Extended RooAddPdf fit normalization

EtienneDreyer · June 15, 2017, 5:01pm

I am seeing large fit instability related to initial parameter values when using an extended background+signal RooAddPdf.

In the attached minimal working example, the sum of an exponential and a Breit Wigner (shape frozen) is used in an extended fit to some Asimov data it just generated with zero signal. However, while the background-only fit is perfect as expected, allowing the signal normalization to float causes the fit to drift significantly. The extent to which this happens depends on the width of the Breit Wigner signal. You can see this in the pdf I placed on CERNBox (https://cernbox.cern.ch/index.php/s/lPxYCB6pRdLevlk) where I ran the macro in a loop over 30 different signal widths.

It may be that I’ve wrongly configured the normalization of the RooAddPdf and its components, but I can find no problem here. Unfortunately, this bug is making it impossible to validate background models for a data-driven fit because the extracted signal cannot be trusted.

rfWoes.C (7.1 KB)

moneta · June 16, 2017, 2:49pm

Hi

I see you are doing a binned fit. I think the bias you are observing is given to the
current issue of binned fits in RooFit, see

https://sft.its.cern.ch/jira/browse/ROOT-3874

Have you tried increasing the number of bins if this reduces the bias ?
If you would do an unbind fit (that you cannot do on an Asimov data set)
you will not suffer from this problem

Lorenzo

EtienneDreyer · June 16, 2017, 4:51pm

Hi Lorenzo,

Yes, it looks like you’ve identified the problem! To check how the binning affects this behaviour, I again ran the macro in a loop, each time changing the number of bins via ((RooRealVar*)wksp->var("x"))->setBins(Nbins); and plotting the number of negative signal events extracted in the fit:

So the effect seems to disappear in the limit of an unbinned dataset. However, this is still a serious obstacle for validating background models on binned Monte Carlo datasets. Can I hope for this to be fixed soon? Or are you aware of any workaround?

Many thanks!

moneta · June 16, 2017, 8:57pm

Hi,

This is very complicated to fix in RooFit, because as far as I know requires some very big change in they way the pdf are evaluated. The correct solution would be to compute the integral of the pdf in the given bin.
If you would use directly ROOT to do the fit you will not have this problem. The bias is reduced in a standard binned likelihood fit in ROOT and you have the option to compute also the integral in the bin.
You can always convert a RooFit pdf to a ROOT TF1, but you need to be careful in the normalisation and definition of parameters.

Lorenzo

cranmer · June 23, 2017, 2:37pm

So it looks like this issue is related to the way RooFit deals with binned data on a continuous model.

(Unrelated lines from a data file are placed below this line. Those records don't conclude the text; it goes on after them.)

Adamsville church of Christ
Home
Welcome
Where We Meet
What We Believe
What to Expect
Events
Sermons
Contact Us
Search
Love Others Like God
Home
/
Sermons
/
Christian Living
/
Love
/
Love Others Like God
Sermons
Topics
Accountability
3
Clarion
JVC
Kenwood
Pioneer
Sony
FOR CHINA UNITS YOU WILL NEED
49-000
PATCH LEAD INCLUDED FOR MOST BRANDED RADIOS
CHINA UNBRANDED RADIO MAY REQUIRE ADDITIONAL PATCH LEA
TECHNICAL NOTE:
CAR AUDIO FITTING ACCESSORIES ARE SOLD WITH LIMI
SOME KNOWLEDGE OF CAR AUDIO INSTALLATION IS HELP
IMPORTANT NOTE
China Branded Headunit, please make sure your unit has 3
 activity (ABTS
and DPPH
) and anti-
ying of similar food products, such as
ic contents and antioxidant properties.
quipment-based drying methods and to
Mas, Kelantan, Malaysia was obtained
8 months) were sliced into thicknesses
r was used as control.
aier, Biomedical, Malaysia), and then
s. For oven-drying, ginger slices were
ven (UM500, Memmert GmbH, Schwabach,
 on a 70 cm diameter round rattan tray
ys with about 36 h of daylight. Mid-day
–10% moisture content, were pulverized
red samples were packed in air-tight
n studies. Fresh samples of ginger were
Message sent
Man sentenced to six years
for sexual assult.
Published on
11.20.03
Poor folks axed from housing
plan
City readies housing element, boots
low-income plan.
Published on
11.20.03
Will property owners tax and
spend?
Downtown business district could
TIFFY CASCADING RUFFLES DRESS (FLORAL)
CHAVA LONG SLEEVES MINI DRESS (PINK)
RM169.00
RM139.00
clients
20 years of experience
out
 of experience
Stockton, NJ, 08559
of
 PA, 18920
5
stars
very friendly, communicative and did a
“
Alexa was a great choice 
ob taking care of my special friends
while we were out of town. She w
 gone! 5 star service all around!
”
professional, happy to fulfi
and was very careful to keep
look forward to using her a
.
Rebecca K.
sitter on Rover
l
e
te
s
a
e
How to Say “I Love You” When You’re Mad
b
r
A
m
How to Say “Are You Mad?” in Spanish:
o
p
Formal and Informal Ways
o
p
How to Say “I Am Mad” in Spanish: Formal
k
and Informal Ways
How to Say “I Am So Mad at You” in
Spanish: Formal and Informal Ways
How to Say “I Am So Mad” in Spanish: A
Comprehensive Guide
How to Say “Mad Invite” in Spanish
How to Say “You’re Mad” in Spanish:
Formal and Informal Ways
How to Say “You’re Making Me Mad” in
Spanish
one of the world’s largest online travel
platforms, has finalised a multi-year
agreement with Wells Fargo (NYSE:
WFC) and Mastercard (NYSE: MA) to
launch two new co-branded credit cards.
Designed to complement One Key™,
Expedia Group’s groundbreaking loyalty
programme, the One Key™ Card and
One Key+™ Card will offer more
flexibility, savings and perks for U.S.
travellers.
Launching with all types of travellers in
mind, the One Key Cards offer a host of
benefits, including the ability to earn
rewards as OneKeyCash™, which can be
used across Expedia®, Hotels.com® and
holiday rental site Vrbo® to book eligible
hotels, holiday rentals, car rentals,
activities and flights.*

Do you need to do a binned fit? If so, can you use something like HistFactory that is meant for binned fits with monte carlo templates, or do you need to use some functional form for the background and signal?

You could implement your own RooAbsPdf class where you do the integrals in each bin based on the functional form you want. That’s kind of a pain, but it is do-able.

The size of the effect will be reduced if you use smaller bins. You definitely need the bin width to be << signal width so that the bins sample the signal bump many times (particularly near the peak). If you have a signal width ~< bin width it can go wildly wrong like you see in your example.

system · July 7, 2017, 2:37pm

This topic was automatically closed 14 days after the last reply. New replies are no longer allowed.